Recovery of 137Cs isotope in the fuel element plate of U3Si2/Al using zeolite
Sample code | Weight of sample in 150 mL (g solution) | Content of 137Cs before given zeolite (mg) | Content of 137Cs after given zeolite (mg) | Recovery (%) |
---|---|---|---|---|
Top | 0.1539 | 0.0287 | 0.0285 | 99.3031 |
Middle | 0.1546 | 0.0343 | 0.0340 | 99.1253 |
Bottom | 0.1557 | 0.0447 | 0.0443 | 99.1051 |
Recovery of 137Cs isotope in the fuel element plate of U3Si2/Al using resin Dowex
Sample code | Weight of sample in 150 mL (g solution) | Content of 137Cs before given zeolite (mg) | Content of 137Cs after given zeolite (mg) | Recovery (%) |
---|---|---|---|---|
Top | 0.1554 | 0.0341 | 0.0334 | 98.0122 |
Middle | 0.1542 | 0.0302 | 0.0297 | 98.4482 |
Bottom | 0.1540 | 0.0284 | 0.0276 | 98.1428 |
Figure 6 shows the isotopes spectrum of 134Cs and 137Cs bound in the solid phase at 604.7 keV and 661.7 keV, respectively. The isotope content of 134Cs obtained by measuring cesium using a gamma spectrometer is very small while the content of 137Cs is very large. This is due to a half-life of 134Cs of only around 2.1 years and 137Cs of around 30.17 years.

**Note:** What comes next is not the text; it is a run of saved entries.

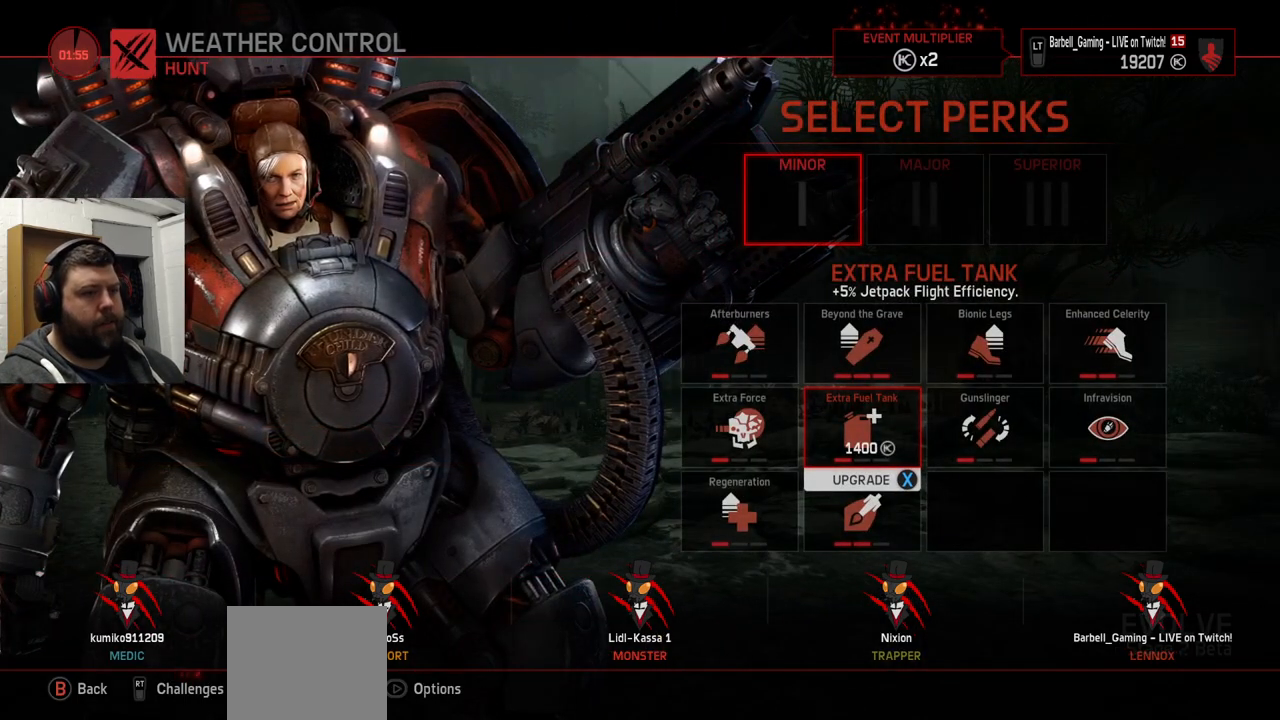
{"buttons": [], "left_stick": "center", "right_stick": "center", "events": []}
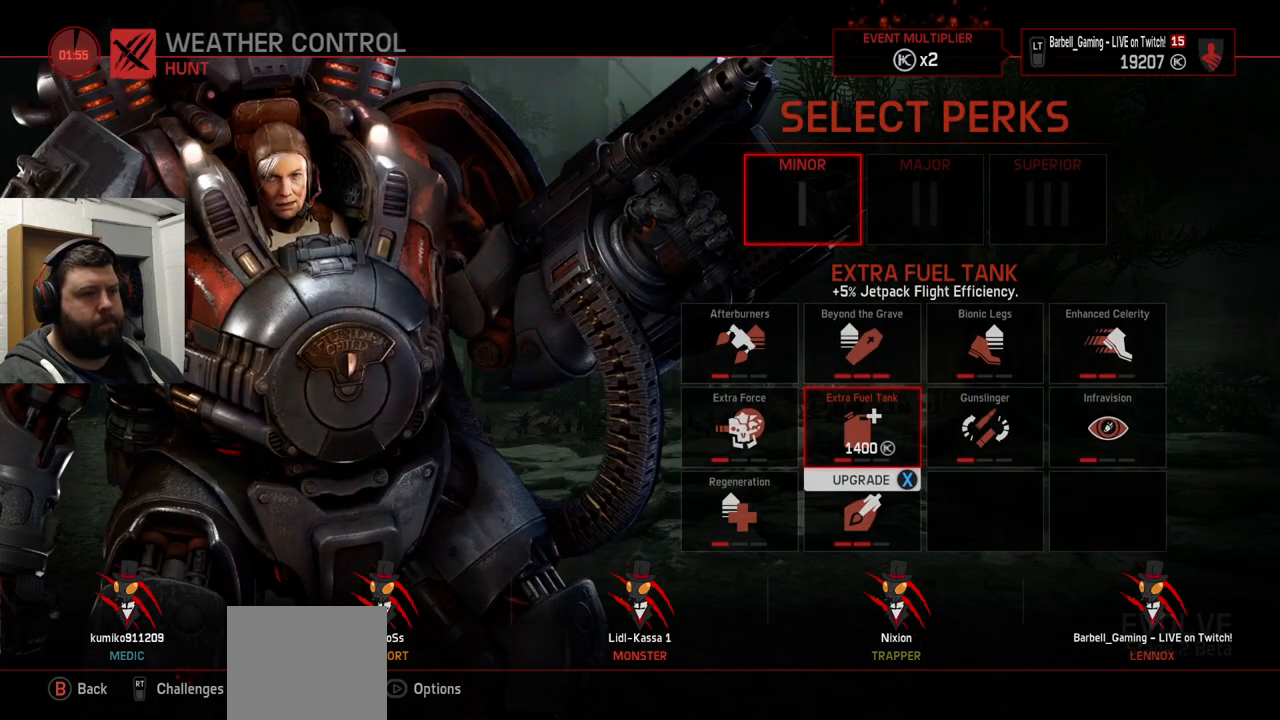
{"buttons": [], "left_stick": "center", "right_stick": "center", "events": []}
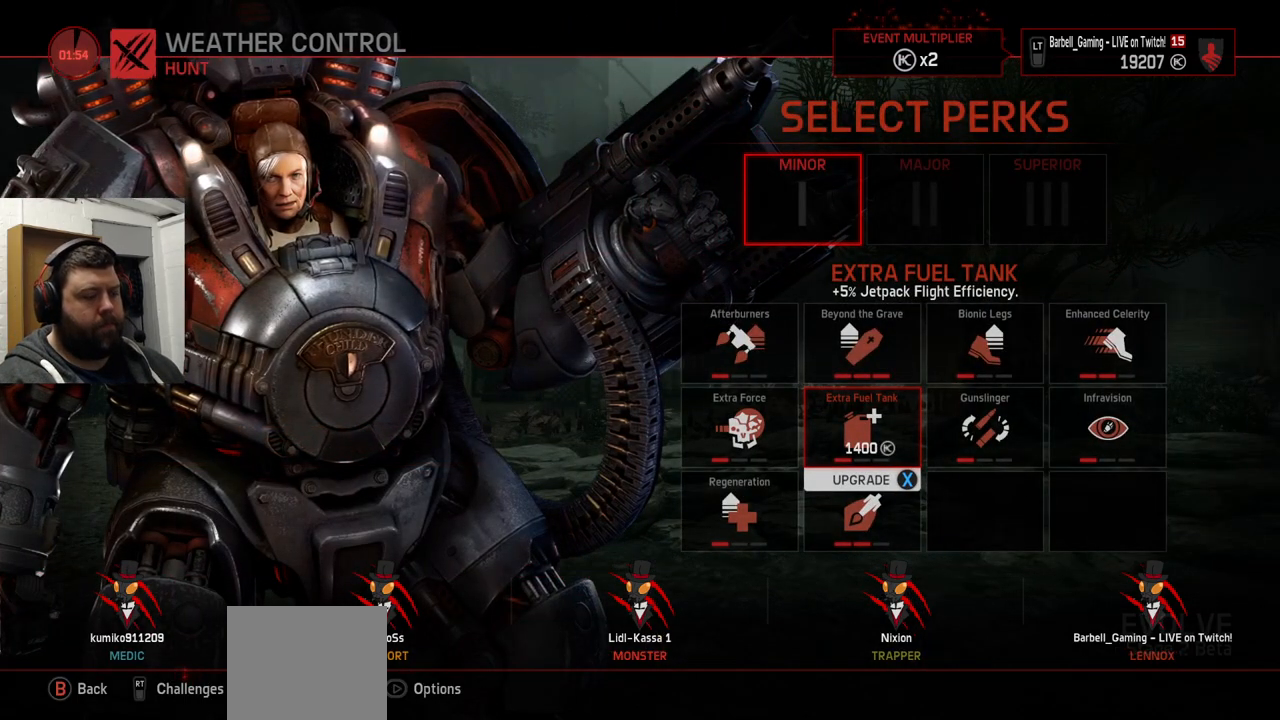
{"buttons": [], "left_stick": "center", "right_stick": "center", "events": []}
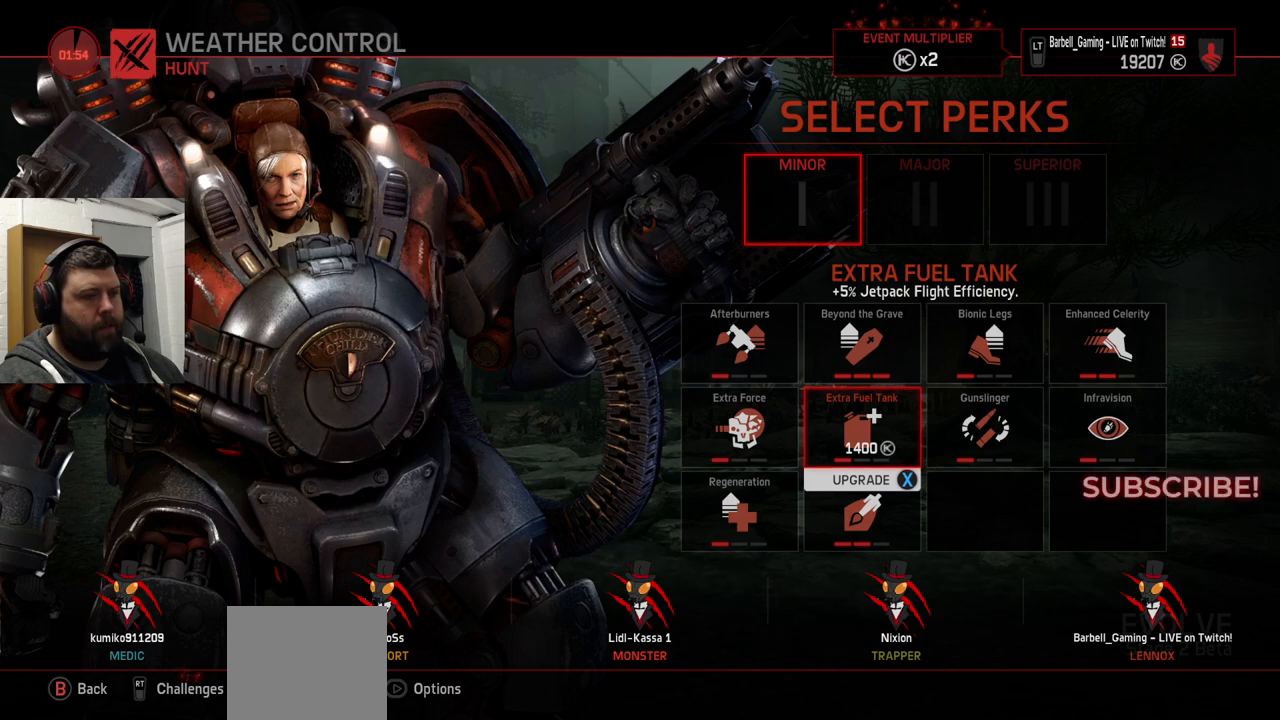
{"buttons": [], "left_stick": "center", "right_stick": "center", "events": []}
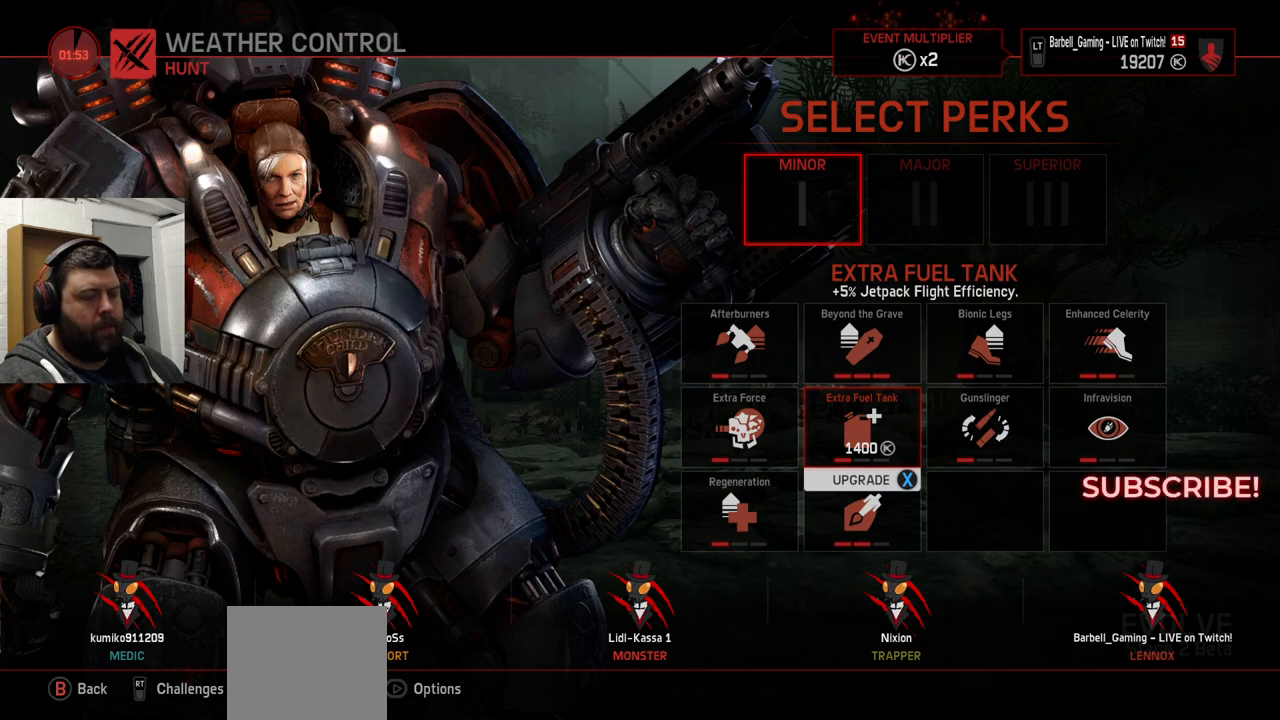
{"buttons": [], "left_stick": "center", "right_stick": "center", "events": []}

From Tables 11 and 12 obtained recovery separations for 137Cs isotope in U3Si2/Al fuel post-irradiation using zeolite from Lampung and resin Dowex was about the same around 98% to 99%. This shows that zeolite Lampung can replace resin Dowex as a cation exchange material for the separation of 137Cs isotope.
Zeolites from Lampung had the greatest Si/Al ratio, CECs, surface area, and adsorption when compared to those from Bayah and Tasikmalaya. The
The results of the recovery separation of 137Cs isotope in nuclear fuel of U3Si2/Al post-irradiated using zeolite from Lampung and resin Dowex were about the same around 98–99%. This shows that zeolite Lampung can replace resin Dowex as a cation exchange material for the separation of 137Cs isotope in nuclear fuel.